9.4.2. Reboot, CancelReboot, and RebootStatus RPC
The Reboot RPC causes a target node to reboot. The controller can, in a RebootRequest message, specify the delay of the reboot and the actions that should be done with the system during reboot. SR OS supports only cold reboot, which means the whole node is shutdown and restarted.
The CancelReboot RPC allows the cancellation of any pending reboots.
The RebootStatus RPC allows the controller to query the status of a reboot for an individual component specified in the RebootStatus request. SR OS supports querying on a single component at the time.
9.4.3. SwitchControlProcessor RPC
The SwitchControlProcessor RPC allows the switching of the active Control-Processor to the Control-Processor that is provided in the request message. Since SR OS supports two Control Processors, one of the following paths should be given in the request message, depending which Control Processor is standby at that moment.
/state/cpm[cpm-slot=A]
/state/cpm[cpm-slot=B]
9.5. MD-CLI Service
The SR OS provides a proprietary management interface to use with the Network Interface Shell (NISH) tool which allows an MD-CLI style interface from a remote location in order to manage one or more SR OS nodes.

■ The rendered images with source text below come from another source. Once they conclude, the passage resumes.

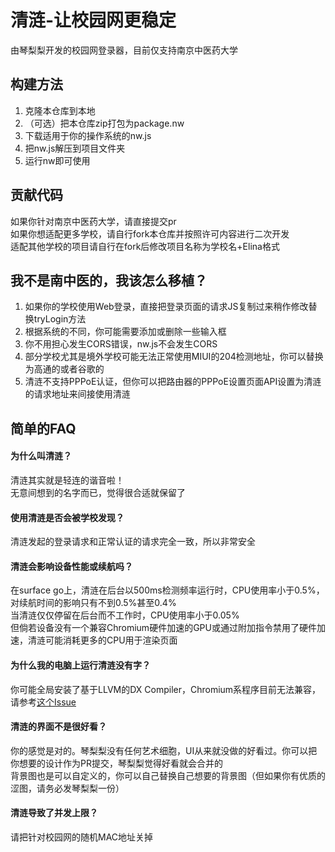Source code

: # 清涟-让校园网更稳定  
由琴梨梨开发的校园网登录器，目前仅支持南京中医药大学  

## 构建方法  
1. 克隆本仓库到本地  
2. （可选）把本仓库zip打包为package.nw  
3. 下载适用于你的操作系统的nw.js  
4. 把nw.js解压到项目文件夹  
5. 运行nw即可使用  

## 贡献代码  
如果你针对南京中医药大学，请直接提交pr  
如果你想适配更多学校，请自行fork本仓库并按照许可内容进行二次开发  
适配其他学校的项目请自行在fork后修改项目名称为学校名+Elina格式  

## 我不是南中医的，我该怎么移植？  
1. 如果你的学校使用Web登录，直接把登录页面的请求JS复制过来稍作修改替换tryLogin方法  
2. 根据系统的不同，你可能需要添加或删除一些输入框  
3. 你不用担心发生CORS错误，nw.js不会发生CORS  
4. 部分学校尤其是境外学校可能无法正常使用MIUI的204检测地址，你可以替换为高通的或者谷歌的  
5. 清涟不支持PPPoE认证，但你可以把路由器的PPPoE设置页面API设置为清涟的请求地址来间接使用清涟  

## 简单的FAQ

#### 为什么叫清涟？  
清涟其实就是轻连的谐音啦！  
无意间想到的名字而已，觉得很合适就保留了  

#### 使用清涟是否会被学校发现？  
清涟发起的登录请求和正常认证的请求完全一致，所以非常安全  

#### 清涟会影响设备性能或续航吗？  
在surface go上，清涟在后台以500ms检测频率运行时，CPU使用率小于0.5%，对续航时间的影响只有不到0.5%甚至0.4%  
当清涟仅仅停留在后台而不工作时，CPU使用率小于0.05%  
但倘若设备没有一个兼容Chromium硬件加速的GPU或通过附加指令禁用了硬件加速，清涟可能消耗更多的CPU用于渲染页面  

#### 为什么我的电脑上运行清涟没有字？  
你可能全局安装了基于LLVM的DX Compiler，Chromium系程序目前无法兼容，请参考[这个Issue](https://github.com/microsoft/DirectXShaderCompiler/issues/3527)  

#### 清涟的界面不是很好看？  
你的感觉是对的。琴梨梨没有任何艺术细胞，UI从来就没做的好看过。你可以把你想要的设计作为PR提交，琴梨梨觉得好看就会合并的  
背景图也是可以自定义的，你可以自己替换自己想要的背景图（但如果你有优质的涩图，请务必发琴梨梨一份）  

#### 清涟导致了并发上限？  
请把针对校园网的随机MAC地址关掉  

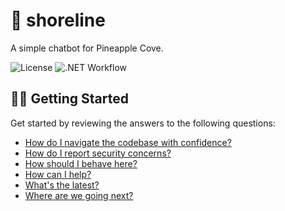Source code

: # 🌊 shoreline

A simple chatbot for Pineapple Cove.

![License](https://img.shields.io/github/license/tacosontitan/shoreline?logo=github&style=for-the-badge)
![.NET Workflow](https://img.shields.io/github/actions/workflow/status/tacosontitan/shoreline/build.yml?label=Build%20and%20Test&logo=dotnet&style=for-the-badge)

## 💁‍♀️ Getting Started

Get started by reviewing the answers to the following questions:

- [How do I navigate the codebase with confidence?](http://shoreline.tacosontitan.com)
- [How do I report security concerns?](./SECURITY.md)
- [How should I behave here?](./CODE_OF_CONDUCT.md)
- [How can I help?](./CONTRIBUTING.md)
- [What's the latest?](./resources/RELEASE_NOTES.md)
- [Where are we going next?](./resources/ROADMAP.md)
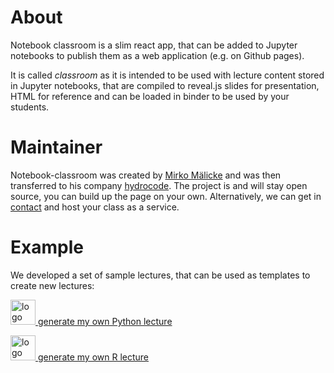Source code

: # About

Notebook classroom is a slim react app, that can be added to Jupyter notebooks 
to publish them as a web application (e.g. on Github pages).

It is called *classroom* as it is intended to be used with lecture content 
stored in Jupyter notebooks, that are compiled to reveal.js slides for 
presentation, HTML for reference and can be loaded in binder to 
be used by your students.

# Maintainer

Notebook-classroom was created by [Mirko Mälicke](https://github.com/mmaelicke) and was then
transferred to his company [hydrocode](https://hydrocode.de). The project is and will stay 
open source, you can build up the page on your own. 
Alternatively, we can get in [contact](mailto:mirko@hydrocode.de) and host your class as a 
service.

# Example

We developed a set of sample lectures, that can be used as templates to create new lectures:

<a href="https://github.com/hydrocode-de/sample-lecture-python/generate" target="_blank"><img src="https://www.python.org/static/img/python-logo.png" alt="logo" height="40"> generate my own Python lecture</a>

<a href="https://github.com/hydrocode-de/sample-lecture-r/generate" target="_blank"><img src="https://www.r-project.org/logo/Rlogo.svg" alt="logo" height="40"> generate my own R lecture</a>

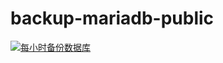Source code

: # backup-mariadb-public

[![每小时备份数据库](https://github.com/sliwei/backup-mariadb-public/actions/workflows/action.yaml/badge.svg)](https://github.com/sliwei/backup-mariadb-public/actions/workflows/action.yaml)
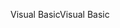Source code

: <span data-ttu-id="2fc0f-101">Visual Basic</span><span class="sxs-lookup"><span data-stu-id="2fc0f-101">Visual Basic</span></span>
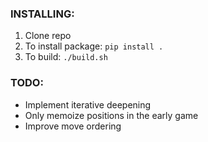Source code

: ### INSTALLING:
1. Clone repo
2. To install package: `pip install .`
3. To build: `./build.sh`

### TODO:
- Implement iterative deepening
- Only memoize positions in the early game
- Improve move ordering
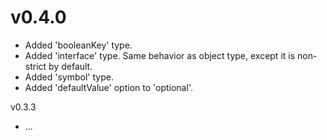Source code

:# v0.4.0
* Added 'booleanKey' type.
* Added 'interface' type. Same behavior as object type, except it is non-strict by default.
* Added 'symbol' type.
* Added 'defaultValue' option to 'optional'.

v0.3.3
* ...

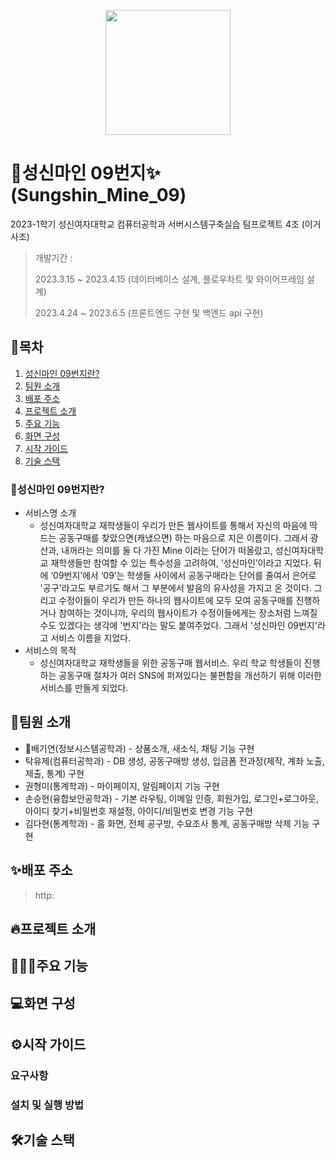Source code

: <p align="center">
  <img src="https://github.com/SungshinMine09/sungshin-mine-09/assets/67824465/fc7f3646-77ca-40ab-b747-31a05804ed65" style="width:200px; height:200px">
 </p>
 
# 🔮성신마인 09번지✨ (Sungshin_Mine_09)
2023-1학기 성신여자대학교 컴퓨터공학과 서버시스템구축실습 팀프로젝트 4조 (이거사조)


>개발기간 : 
>
>2023.3.15 ~ 2023.4.15 (데이터베이스 설계, 플로우차트 및 와이어프레임 설계)
>
>2023.4.24 ~ 2023.6.5 (프론트엔드 구현 및 백엔드 api 구현)

## 📌목차
1. [성신마인 09번지란?](#성신마인-09번지란)
2. [팀원 소개](#팀원-소개)
3. [배포 주소](#배포-주소)
4. [프로젝트 소개](#프로젝트-소개)
5. [주요 기능](#주요-기능)
6. [화면 구성](#화면-구성)
7. [시작 가이드](#%EF%B8%8F시작-가이드)
8. [기술 스택](#%EF%B8%8F기술-스택)


### 🤔성신마인 09번지란?
- 서비스명 소개
  - 성신여자대학교 재학생들이 우리가 만든 웹사이트를 통해서 자신의 마음에 딱 드는 공동구매를 찾았으면(캐냈으면) 하는 마음으로 지은 이름이다. 그래서 광산과, 내꺼라는 의미를 둘 다 가진 Mine 이라는 단어가 떠올랐고, 성신여자대학교 재학생들만 참여할 수 있는 특수성을 고려하여, ‘성신마인’이라고 지었다. 뒤에 ‘09번지’에서 ‘09’는 학생들 사이에서 공동구매라는 단어를 줄여서 은어로 '공구'라고도 부르기도 해서 그 부분에서 발음의 유사성을 가지고 온 것이다. 그리고 수정이들이 우리가 만든 하나의 웹사이트에 모두 모여 공동구매를 진행하거나 참여하는 것이니까, 우리의 웹사이트가 수정이들에게는 장소처럼 느껴질 수도 있겠다는 생각에 '번지'라는 말도 붙여주었다. 그래서 '성신마인 09번지'라고 서비스 이름을 지었다.
- 서비스의 목적
  - 성신여자대학교 재학생들을 위한 공동구매 웹서비스. 우리 학교 학생들이 진행하는 공동구매 절차가 여러 SNS에 퍼져있다는 불편함을 개선하기 위해 이러한 서비스를 만들게 되었다.

## 💜팀원 소개
- 👑배기연(정보시스템공학과) - 상품소개, 새소식, 채팅 기능 구현
- 탁유제(컴퓨터공학과) - DB 생성, 공동구매방 생성, 입금폼 전과정(제작, 계좌 노출, 제출, 통계) 구현
- 권형미(통계학과) - 마이페이지, 알림페이지 기능 구현
- 손승현(융합보안공학과) - 기본 라우팅, 이메일 인증, 회원가입, 로그인+로그아웃, 아이디 찾기+비밀번호 재설정, 아이디/비밀번호 변경 기능 구현
- 김다현(통계학과) - 홈 화면, 전체 공구방, 수요조사 통계, 공동구매방 삭제 기능 구현

## ✨배포 주소
> http:

## 🔥프로젝트 소개

## 👩🏻‍💻주요 기능

## 💻화면 구성

## ⚙️시작 가이드
### 요구사항

### 설치 및 실행 방법

## 🛠️기술 스택

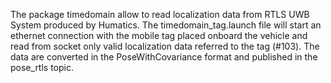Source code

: The package timedomain allow to read localization data from RTLS UWB System produced by Humatics. The timedomain_tag.launch file will start an ethernet connection with the mobile tag placed onboard the vehicle and read from socket only valid localization data referred to the tag (#103). The data are converted in the PoseWithCovariance format and published in the pose_rtls topic. 
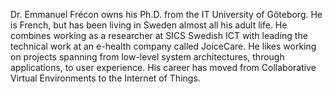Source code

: Dr. Emmanuel Frécon owns his Ph.D. from the IT University of Göteborg.
He is French, but has been living in Sweden almost all his adult life.
He combines working as a researcher at SICS Swedish ICT with leading
the technical work at an e-health company called JoiceCare.  He likes
working on projects spanning from low-level system architectures,
through applications, to user experience.  His career has moved from
Collaborative Virtual Environments to the Internet of Things.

This feature is applicable only on SR OS platforms that support MD-CLI in Model-Driven mode.
This service operates using gRPC and therefore, the main gRPC service must also be enabled.
When enabled, the MD-CLI gRPC service provides MD-CLI schema information to the NISH client allowing users to remotely operate the SR OS device.
The MD-CLI gRPC service and the main gRPC service must be enabled on all nodes that will be managed using the nish client.
9.5.1. Remote Management Using a Remote Network Interface Shell Manager
When used together with the MD-CLI gRPC service, the remote management feature allows SR OS nodes to initiate communication with a remote NISH manager and announce to their availability to be managed using the NISH client.
This provides the NISH client with a dynamic view of the available nodes that it can manage. The remote management service does not perform or enable the actual management of the SR OS node using NISH. This communication is achieved directly from the NISH client to the SR OS node using the MD-CLI gRPC service.
This feature is particularly useful when deploying clusters of SR OS nodes that may dynamically join or leave a cluster, such as in scenarios using the Control and User Plane Separation (CUPS) BNG application with Virtualized Service Routers (VSRs).
A working NISH manager service is required on an external server to use the remote management feature. The absence of a working NISH manager will not stop remote management from being enabled within SR OS, nor will it stop the SR OS node from announcing its presence to the configured IP address or addresses of the NISH manager.
When a remote NISH manager is configured, the SR OS node initiates a gRPC session with the configured manager. The SR OS node sends a message to communicate its name, IP address (IPv4 and IPv6 are supported) and gRPC port to the NISH manager. The NISH manager responds with an acknowledgment message. The SR OS node periodically checks in with the NISH manager.
Figure 35 depicts the remote management initiation.
Figure 35: Remote Management Service Initiation
If the connection is interrupted, the SR OS node immediately attempts reconnection with the configured NISH managers.